Job 1 — Render the rows below as a numbered list, from the start of the rows through the line that contains "verificados em todo". Leave out blank lines and the pictures.
Document extract below:
# Ford Commercial



## wyogoob (Sep 7, 2007)

From the people that know how to sell cars:

http://www.richhumor.com/wp-filez/Perha ... mercia.wmv


----------



## GaryFish (Sep 7, 2007)

Don't let 1-I see it.


----------



## Nor-tah (Dec 16, 2007)

Little cheezy, good though. Ford has done a great job and thats coming from a Chevy guy.


----------



## wyogoob (Sep 7, 2007)

Nor-tah said:


> Little cheezy, good though............................


If you ever have a child come home safely from a war this ad will not seem so cheezy.

It's an old commercial and IMHO a great marketing device.


----------



## GaryFish (Sep 7, 2007)

See, I was watching it and ready for the kid to come home and get in a Camero. And that being the real reason that Dad wasn't there to greet him - even after coming home from the war, being a Ford guy and all. The shame of driving a chevy far exceeded the pride of serving the country! Something that could never be forgiven! ;-)
End of Document extract.
Record excerpts below:
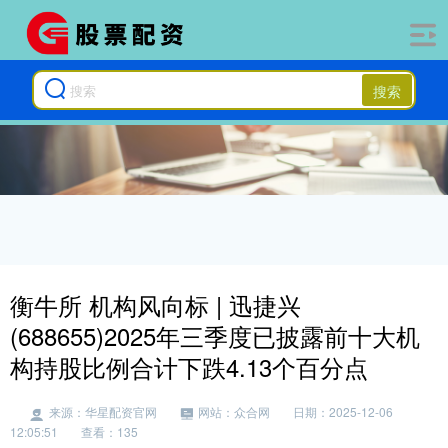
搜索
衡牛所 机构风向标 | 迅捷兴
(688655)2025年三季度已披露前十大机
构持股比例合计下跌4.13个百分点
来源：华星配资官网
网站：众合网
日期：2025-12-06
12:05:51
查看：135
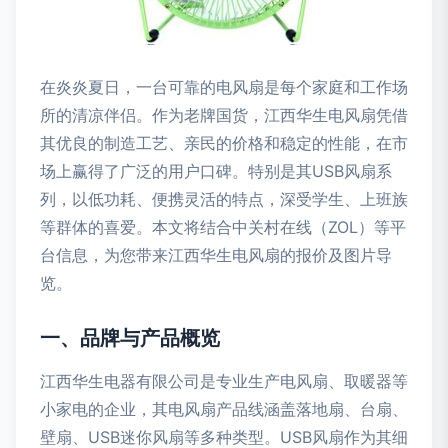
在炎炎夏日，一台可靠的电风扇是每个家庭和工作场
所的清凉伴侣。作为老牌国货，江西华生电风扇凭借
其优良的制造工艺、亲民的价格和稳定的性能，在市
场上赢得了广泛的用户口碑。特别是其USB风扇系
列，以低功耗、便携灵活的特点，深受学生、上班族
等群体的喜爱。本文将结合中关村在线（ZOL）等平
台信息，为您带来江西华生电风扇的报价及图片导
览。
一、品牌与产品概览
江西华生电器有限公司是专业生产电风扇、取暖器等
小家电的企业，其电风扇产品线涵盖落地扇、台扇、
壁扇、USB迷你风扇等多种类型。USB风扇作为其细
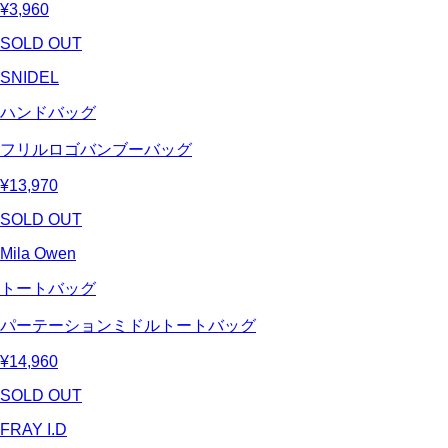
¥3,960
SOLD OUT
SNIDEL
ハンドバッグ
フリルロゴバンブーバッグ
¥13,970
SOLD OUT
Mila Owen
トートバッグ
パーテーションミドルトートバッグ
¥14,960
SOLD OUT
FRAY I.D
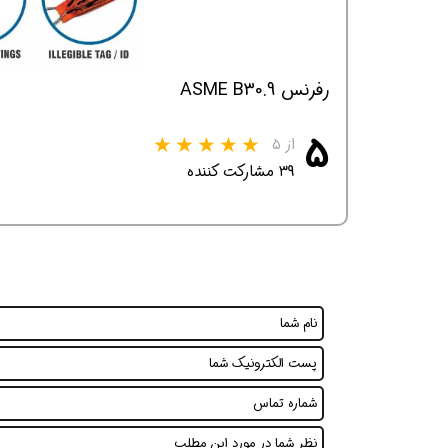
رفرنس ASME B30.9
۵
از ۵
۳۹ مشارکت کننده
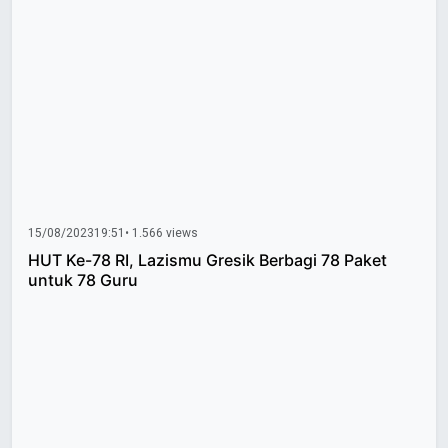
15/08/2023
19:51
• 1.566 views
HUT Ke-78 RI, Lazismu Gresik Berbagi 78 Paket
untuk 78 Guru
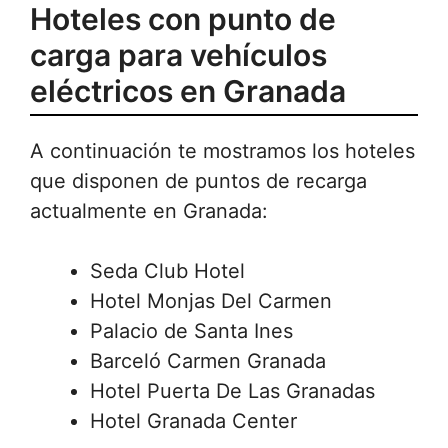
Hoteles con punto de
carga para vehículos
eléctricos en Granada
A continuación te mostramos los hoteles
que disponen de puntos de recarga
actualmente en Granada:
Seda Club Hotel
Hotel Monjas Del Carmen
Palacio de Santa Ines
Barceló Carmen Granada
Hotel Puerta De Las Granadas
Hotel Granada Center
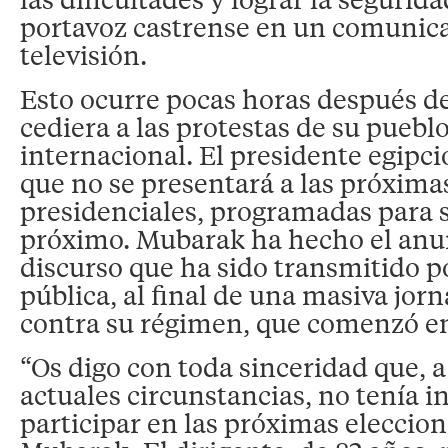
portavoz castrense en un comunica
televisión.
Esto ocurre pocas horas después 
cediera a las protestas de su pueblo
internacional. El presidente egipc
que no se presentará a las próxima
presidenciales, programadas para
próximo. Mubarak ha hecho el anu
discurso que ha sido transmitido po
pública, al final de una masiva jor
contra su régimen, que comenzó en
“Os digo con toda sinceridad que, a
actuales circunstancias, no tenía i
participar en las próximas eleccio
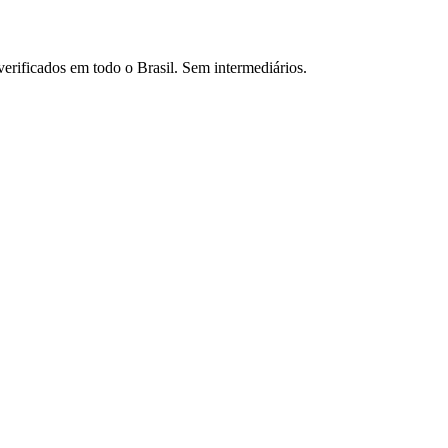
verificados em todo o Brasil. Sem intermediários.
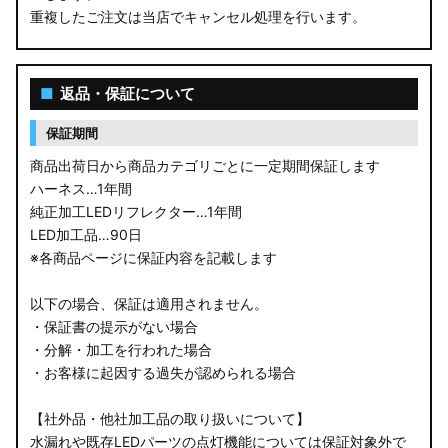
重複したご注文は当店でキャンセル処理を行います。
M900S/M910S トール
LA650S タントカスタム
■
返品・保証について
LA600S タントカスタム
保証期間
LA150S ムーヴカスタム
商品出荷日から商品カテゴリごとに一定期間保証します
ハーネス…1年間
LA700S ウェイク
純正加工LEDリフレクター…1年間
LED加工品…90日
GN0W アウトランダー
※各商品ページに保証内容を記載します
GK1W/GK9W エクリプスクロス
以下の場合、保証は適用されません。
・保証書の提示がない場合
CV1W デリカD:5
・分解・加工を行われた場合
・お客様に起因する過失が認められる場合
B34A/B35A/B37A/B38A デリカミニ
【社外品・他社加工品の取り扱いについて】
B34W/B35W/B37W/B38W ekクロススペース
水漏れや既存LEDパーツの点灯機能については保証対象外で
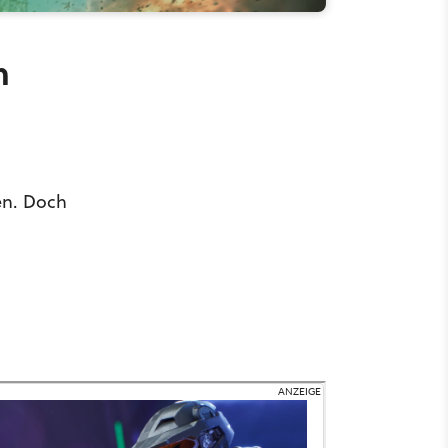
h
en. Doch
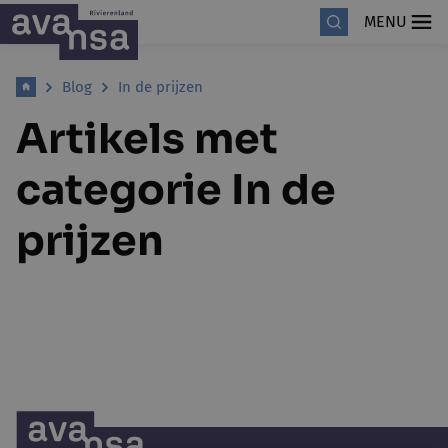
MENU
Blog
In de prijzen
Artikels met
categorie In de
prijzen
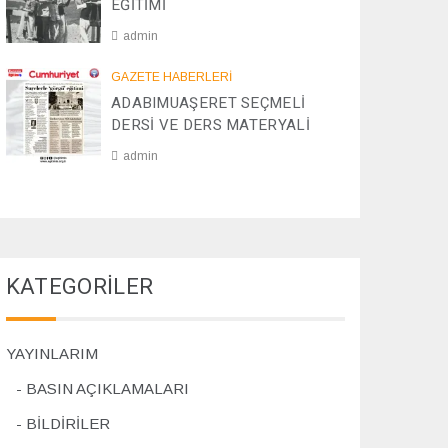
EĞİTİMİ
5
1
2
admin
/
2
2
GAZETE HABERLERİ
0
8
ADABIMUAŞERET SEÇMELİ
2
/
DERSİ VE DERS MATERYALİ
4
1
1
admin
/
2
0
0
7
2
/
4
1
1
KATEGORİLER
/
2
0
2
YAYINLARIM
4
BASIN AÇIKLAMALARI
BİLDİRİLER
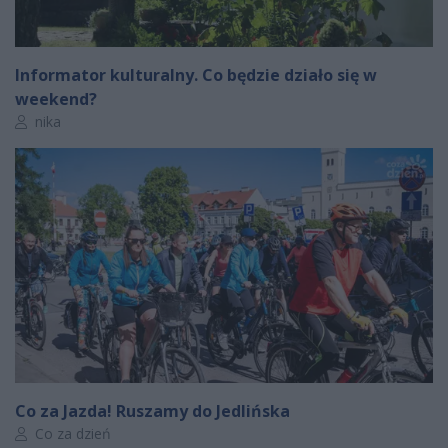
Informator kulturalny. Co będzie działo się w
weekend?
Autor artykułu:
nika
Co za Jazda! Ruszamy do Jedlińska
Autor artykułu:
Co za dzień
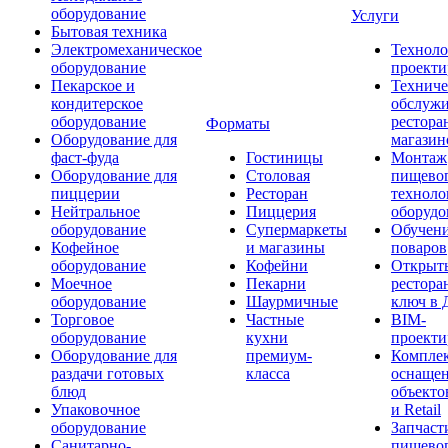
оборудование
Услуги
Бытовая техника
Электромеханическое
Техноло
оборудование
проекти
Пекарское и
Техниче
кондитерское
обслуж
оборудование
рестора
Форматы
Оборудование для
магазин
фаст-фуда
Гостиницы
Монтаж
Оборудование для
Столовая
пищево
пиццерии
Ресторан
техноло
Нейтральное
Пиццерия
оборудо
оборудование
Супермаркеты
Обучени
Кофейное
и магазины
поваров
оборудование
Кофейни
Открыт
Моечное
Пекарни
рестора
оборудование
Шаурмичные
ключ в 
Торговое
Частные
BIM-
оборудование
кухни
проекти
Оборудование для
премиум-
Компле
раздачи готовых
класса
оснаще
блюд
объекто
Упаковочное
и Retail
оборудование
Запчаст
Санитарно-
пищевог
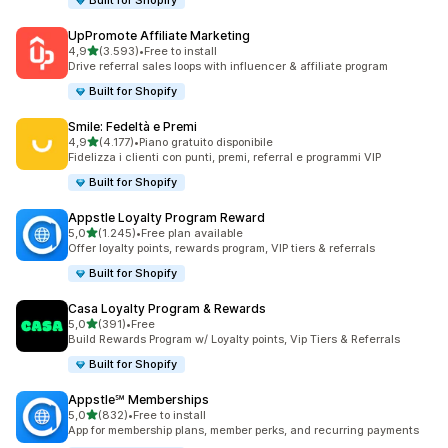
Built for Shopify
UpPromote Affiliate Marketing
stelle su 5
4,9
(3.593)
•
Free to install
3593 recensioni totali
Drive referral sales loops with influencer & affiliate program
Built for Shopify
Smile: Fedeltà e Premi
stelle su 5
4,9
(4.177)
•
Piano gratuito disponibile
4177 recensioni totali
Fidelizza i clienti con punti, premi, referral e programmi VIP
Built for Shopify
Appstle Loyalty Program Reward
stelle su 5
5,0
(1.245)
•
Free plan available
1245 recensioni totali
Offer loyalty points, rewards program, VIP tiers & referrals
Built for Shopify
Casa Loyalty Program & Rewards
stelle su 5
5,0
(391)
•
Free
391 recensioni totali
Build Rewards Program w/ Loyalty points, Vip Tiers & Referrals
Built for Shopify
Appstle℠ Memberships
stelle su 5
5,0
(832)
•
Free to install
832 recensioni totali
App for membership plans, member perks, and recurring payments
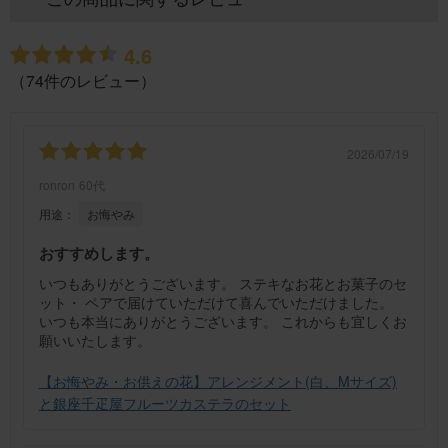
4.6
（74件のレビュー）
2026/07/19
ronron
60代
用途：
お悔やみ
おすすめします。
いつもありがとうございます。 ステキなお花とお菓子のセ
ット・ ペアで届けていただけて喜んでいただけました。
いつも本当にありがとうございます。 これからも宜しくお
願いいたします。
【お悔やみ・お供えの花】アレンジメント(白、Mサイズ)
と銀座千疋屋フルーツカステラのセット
End of Record excerpts.
Job 2 — Sum up the forum thread above about a Ford commercial in two sentences.

Answer space 1 —
1. 搜索
2. 衡牛所 机构风向标 | 迅捷兴
3. (688655)2025年三季度已披露前十大机
4. 构持股比例合计下跌4.13个百分点
5. 来源：华星配资官网
6. 网站：众合网
7. 日期：2025-12-06
8. 12:05:51
9. 查看：135
10. 在炎炎夏日，一台可靠的电风扇是每个家庭和工作场
11. 所的清凉伴侣。作为老牌国货，江西华生电风扇凭借
12. 其优良的制造工艺、亲民的价格和稳定的性能，在市
13. 场上赢得了广泛的用户口碑。特别是其USB风扇系
14. 列，以低功耗、便携灵活的特点，深受学生、上班族
15. 等群体的喜爱。本文将结合中关村在线（ZOL）等平
16. 台信息，为您带来江西华生电风扇的报价及图片导
17. 览。
18. 一、品牌与产品概览
19. 江西华生电器有限公司是专业生产电风扇、取暖器等
20. 小家电的企业，其电风扇产品线涵盖落地扇、台扇、
21. 壁扇、USB迷你风扇等多种类型。USB风扇作为其细
22. ¥3,960
23. SOLD OUT
24. SNIDEL
25. ハンドバッグ
26. フリルロゴバンブーバッグ
27. ¥13,970
28. SOLD OUT
29. Mila Owen
30. トートバッグ
31. パーテーションミドルトートバッグ
32. ¥14,960
33. SOLD OUT
34. FRAY I.D
35. رفرنس ASME B30.9
36. ۵
37. از ۵
38. ۳۹ مشارکت کننده
39. 15/08/2023
40. 19:51
41. • 1.566 views
42. HUT Ke-78 RI, Lazismu Gresik Berbagi 78 Paket
43. untuk 78 Guru
44. Hoteles con punto de
45. carga para vehículos
46. eléctricos en Granada
47. A continuación te mostramos los hoteles
48. que disponen de puntos de recarga
49. actualmente en Granada:
50. Seda Club Hotel
51. Hotel Monjas Del Carmen
52. Palacio de Santa Ines
53. Barceló Carmen Granada
54. Hotel Puerta De Las Granadas
55. Hotel Granada Center
56. portavoz castrense en un comunica
57. televisión.
58. Esto ocurre pocas horas después 
59. cediera a las protestas de su pueblo
60. internacional. El presidente egipc
61. que no se presentará a las próxima
62. presidenciales, programadas para
63. próximo. Mubarak ha hecho el anu
64. discurso que ha sido transmitido po
65. pública, al final de una masiva jor
66. contra su régimen, que comenzó en
67. “Os digo con toda sinceridad que, a
68. actuales circunstancias, no tenía i
69. participar en las próximas eleccio
70. verificados em todo o Brasil. Sem intermediários.

Answer space 2 — A forum poster shares a link to a Ford commercial, and another calls it a little cheesy but good, adding that Ford has done a great job even though he is a Chevy guy. The original poster replies that the ad won't seem cheesy to anyone whose child has come home safely from a war, and another poster jokes that he expected the returning kid to get into a Chevy.